In this study transcriptomics profiling was performed on pooled samples from each group to obtain the differentially expressed genes. Statistical implications of such sample pooling have been discussed [2830]. In theory, if individual variations in levels of gene expression have a normal distribution then pooling samples could serve to reduce the variance [28, 29]. On the other hand, pooling may hide values for outliers so as to cause loss of actual information. In a study of rat liver responses to various toxic agents, the transcriptomics microarray results were compared for the pooled data and for individual samples and about 90 percent of the transcript changes seen in the pooled samples were also found in the individual samples [30]. However, 50% more expression changes were observed in the individual samples than were observed in the pooled samples, although most of these excess changes were subtle. The objective of this study was to identify biomarkers that are robustly altered by alcohol intake. In addition, subtle gene expression changes are usually associated with low reproducibility. Therefore, we applied the sample pooling method with the understanding that we might miss some genes that were modestly altered by alcohol, but which allowed us to narrow down the search for the genes with more robust changes. To assess the individual variation of the selected biomarker, individual liver RNA and serum samples were used for gene expression and serum protein validation assays (Figure 3).

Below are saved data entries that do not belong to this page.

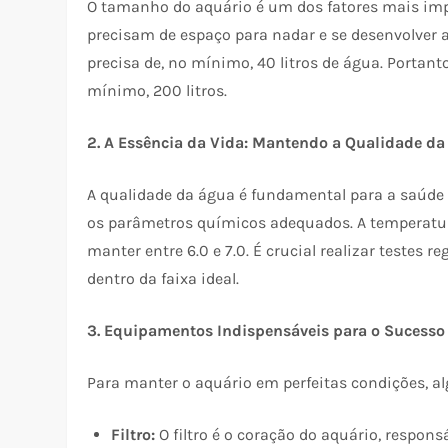
O tamanho do aquário é um dos fatores mais impo
precisam de espaço para nadar e se desenvolver 
precisa de, no mínimo, 40 litros de água. Portant
mínimo, 200 litros.
2. A Essência da Vida: Mantendo a Qualidade d
A qualidade da água é fundamental para a saúde d
os parâmetros químicos adequados. A temperatura
manter entre 6.0 e 7.0. É crucial realizar testes
dentro da faixa ideal.
3. Equipamentos Indispensáveis para o Sucess
Para manter o aquário em perfeitas condições, 
Filtro:
O filtro é o coração do aquário, respo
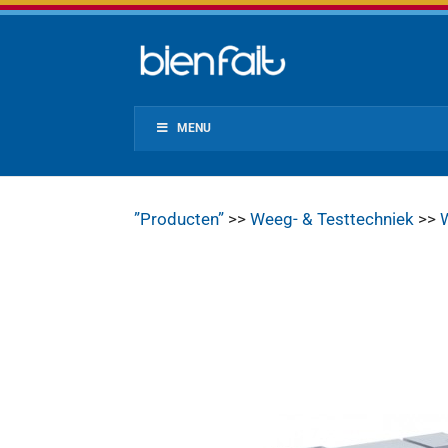
MENU
”Producten”
>>
Weeg- & Testtechniek
>>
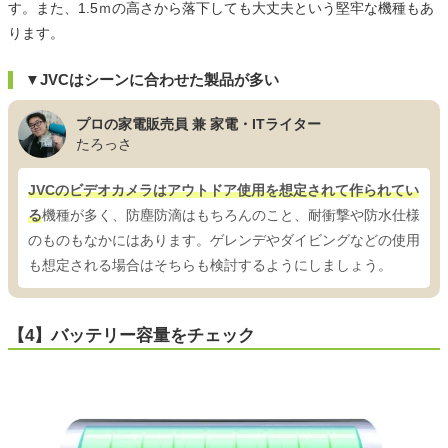
す。また、1.5ｍの高さから落下しても大丈夫という堅牢な機種もあ
ります。
▼JVCはシーンに合わせた製品が多い
プロの家電販売員 兼 家電・ITライター
たろっさ
JVCのビデオカメラはアウトドア使用を想定されて作られてい
る
機種が多く、防塵防滴はもちろんのこと、耐衝撃や防水仕様
のものもなかにはあります。ゲレンデやダイビングなどの使用
も想定される場合はそちらも検討するようにしましょう。
【4】バッテリー容量をチェック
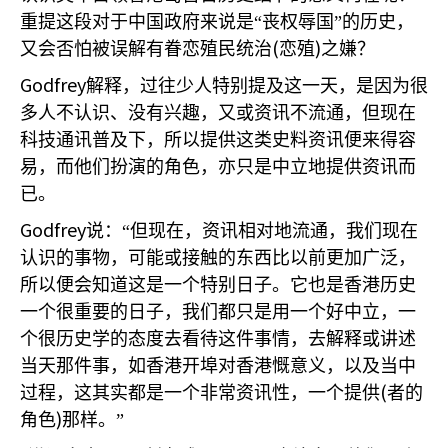
重提这段对于中国政府来说是“丧权辱国”的历史，
(
)
又会否怕被误解有眷恋殖民统治
恋殖
之嫌？
Godfrey
解释，过往少人特别提及这一天，是因为很
多人不认识、没有兴趣，又或资讯不流通，但现在
科技通讯普及下，所以提供这类史料资讯便来得容
易，而他们扮演的角色，亦只是中立地提供资讯而
已。
Godfrey
说：“但现在，资讯相对地流通，我们现在
认识的事物，可能或接触的东西比以前更加广泛，
所以便会知道这是一个特别日子。它也是香港历史
一个很重要的日子，我们都只是用一个好中立，一
个很历史学的态度去看待这件事情，去解释或讲述
当天那件事，如香港开埠对香港慨意义，以及当中
(
过程，这其实都是一个非常资讯性，一个提供
者的
)
角色
那样。”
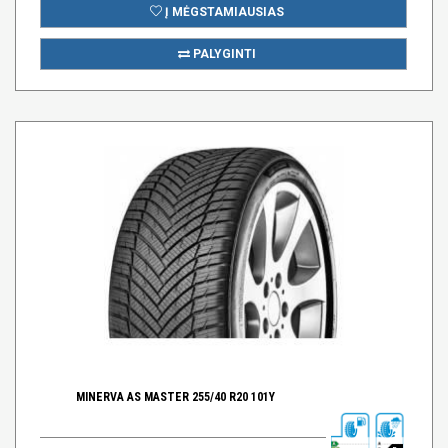
Į MĖGSTAMIAUSIAS
PALYGINTI
MINERVA AS MASTER 255/40 R20 101Y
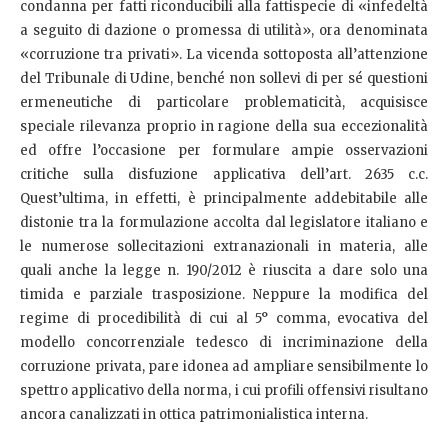
condanna per fatti riconducibili alla fattispecie di «infedeltà
a seguito di dazione o promessa di utilità», ora denominata
«corruzione tra privati». La vicenda sottoposta all’attenzione
del Tribunale di Udine, benché non sollevi di per sé questioni
ermeneutiche di particolare problematicità, acquisisce
speciale rilevanza proprio in ragione della sua eccezionalità
ed offre l’occasione per formulare ampie osservazioni
critiche sulla disfuzione applicativa dell’art. 2635 c.c.
Quest’ultima, in effetti, è principalmente addebitabile alle
distonie tra la formulazione accolta dal legislatore italiano e
le numerose sollecitazioni extranazionali in materia, alle
quali anche la legge n. 190/2012 è riuscita a dare solo una
timida e parziale trasposizione. Neppure la modifica del
regime di procedibilità di cui al 5° comma, evocativa del
modello concorrenziale tedesco di incriminazione della
corruzione privata, pare idonea ad ampliare sensibilmente lo
spettro applicativo della norma, i cui profili offensivi risultano
ancora canalizzati in ottica patrimonialistica interna.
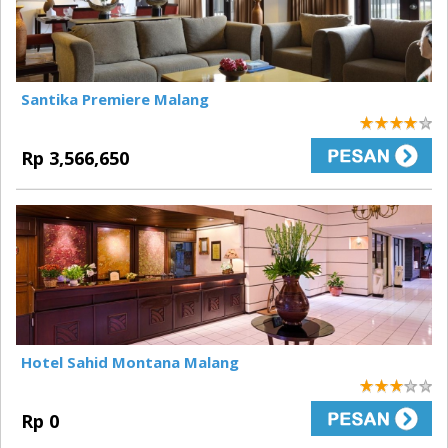
Santika Premiere Malang
4
Rp 3,566,650
Hotel Sahid Montana Malang
3
Rp 0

We here showed the association of early pre-ALD conditions with increased Igfbp1 expression and increased levels of IGFBP1 protein in serum. This protein is strongly expressed in liver and kidney and circulates in the plasma. The association of alcohol intake and increased levels of IGFBP1 was reported in rodents and humans, primarily after acute exposure [3134]. Several studies showed an acute increase in levels of IGFBP1 in normal human subjects and in alcohol abusers within 8 hours of alcohol ingestion [3234]. In a study in humans, IGFBP1 levels were increased in human serum after a single dose of alcohol had been administration to nine healthy volunteers [31]. In patients with alcoholic liver cirrhosis and ascites, the IGF affinity profile of the IGFBP family was found markedly altered [35]. However from these human studies, it remained unclear whether increased levels of IGFBP1 persisted with chronic alcohol consumption and if it did, whether levels continue to increase in parallel with the development of ALD.

Only two studies were found on regulation and levels of IGFBP1 with chronic alcohol exposure in animals [36, 37]. In rodents chronically exposed to alcohol, the rats were fed on alcohol-agar blocks that contained over 30% alcohol. The doses used far exceeded those possible in human consumption. In addition, only one time-point was used in these studies, which made it impossible to assess the development and progress of chronic alcohol induced liver pathological changes and to address how Igfbp1 expression change associated with the progress. In our study, a four-month liquid diet feeding was carried out with 4% alcohol and samples collected after one, two and four months. The concentration of our feeding scheme was closer to the consumption of chronic alcoholics in human. The mRNA expression and the serum protein levels of IGFBP1 increased gradually along the time course of the alcohol exposure. The finding of lower serum IGFBP1 levels associated with nonalcoholic fatty liver disease [38] suggests that increased IGFBP1 expression may be caused by alcohol consumption.

Conclusion

Hepatic expression of Igfbp1 gene and serum level of IGFBP1 protein were found progressively increased during the four months’ treatment course. Histopathology showed mild fat deposition in alcohol-fed mice. The results indicate that in conjunction with other tests, IGFBP1 protein in serum could provide an easily measured biomarker for early detection of pre-ALD.